◆ What you should do ◆
Update the rows below by putting "default settings" wherever "module defaults" appears, leaving everything else the same. Don't include the pictures in your answer.

◆ Stored data entries ◆

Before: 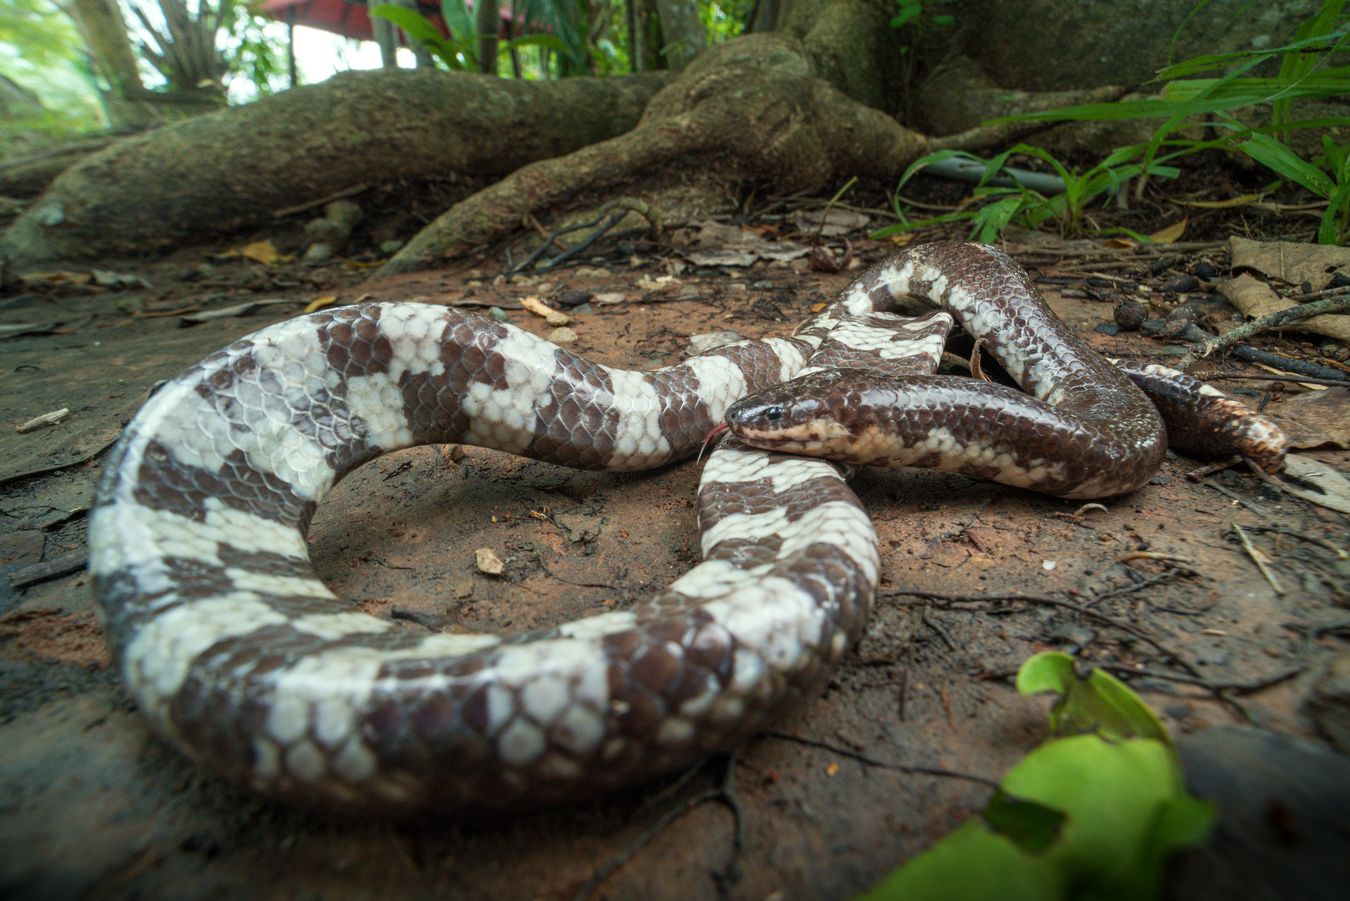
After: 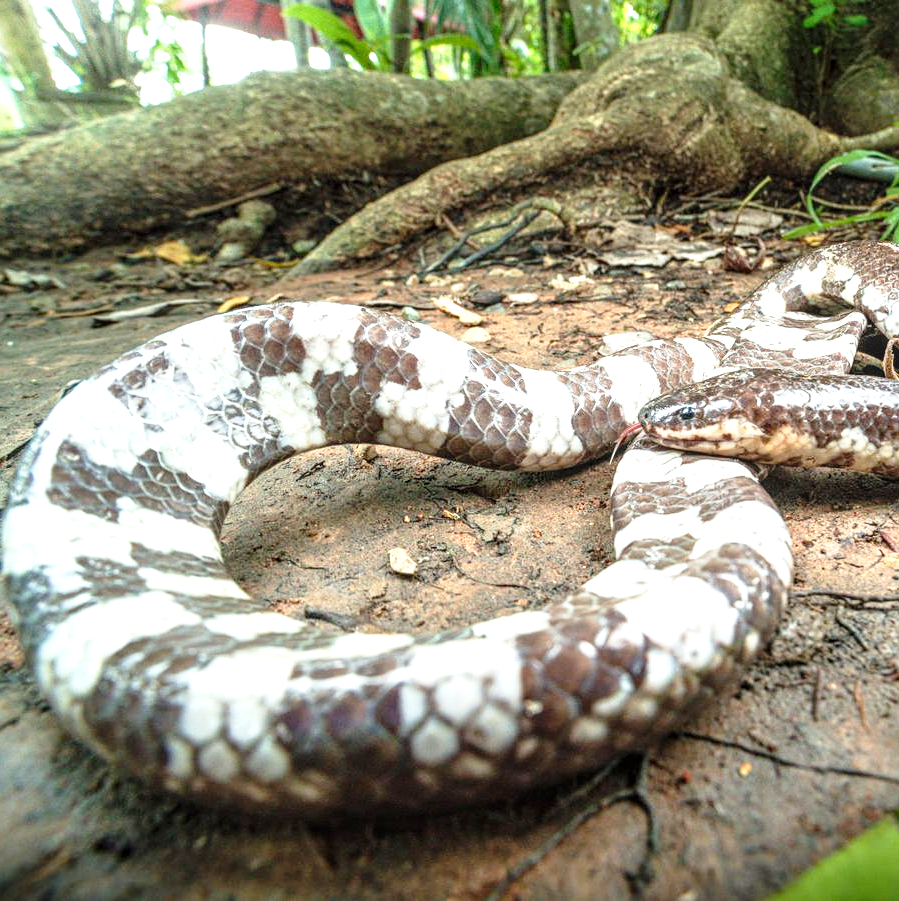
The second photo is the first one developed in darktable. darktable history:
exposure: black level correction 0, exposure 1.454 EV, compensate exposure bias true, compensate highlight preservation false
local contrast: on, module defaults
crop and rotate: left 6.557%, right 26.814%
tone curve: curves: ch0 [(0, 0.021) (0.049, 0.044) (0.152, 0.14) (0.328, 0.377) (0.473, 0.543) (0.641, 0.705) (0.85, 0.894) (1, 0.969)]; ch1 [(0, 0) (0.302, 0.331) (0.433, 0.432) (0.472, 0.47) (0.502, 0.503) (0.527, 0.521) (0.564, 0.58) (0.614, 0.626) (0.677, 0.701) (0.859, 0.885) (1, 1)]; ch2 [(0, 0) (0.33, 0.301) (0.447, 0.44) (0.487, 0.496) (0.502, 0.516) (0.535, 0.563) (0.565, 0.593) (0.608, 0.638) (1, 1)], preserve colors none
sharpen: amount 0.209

◆ Task response ◆
Before: 
After: 
The second photo is the first one developed in darktable. darktable history:
exposure: black level correction 0, exposure 1.454 EV, compensate exposure bias true, compensate highlight preservation false
local contrast: on, default settings
crop and rotate: left 6.557%, right 26.814%
tone curve: curves: ch0 [(0, 0.021) (0.049, 0.044) (0.152, 0.14) (0.328, 0.377) (0.473, 0.543) (0.641, 0.705) (0.85, 0.894) (1, 0.969)]; ch1 [(0, 0) (0.302, 0.331) (0.433, 0.432) (0.472, 0.47) (0.502, 0.503) (0.527, 0.521) (0.564, 0.58) (0.614, 0.626) (0.677, 0.701) (0.859, 0.885) (1, 1)]; ch2 [(0, 0) (0.33, 0.301) (0.447, 0.44) (0.487, 0.496) (0.502, 0.516) (0.535, 0.563) (0.565, 0.593) (0.608, 0.638) (1, 1)], preserve colors none
sharpen: amount 0.209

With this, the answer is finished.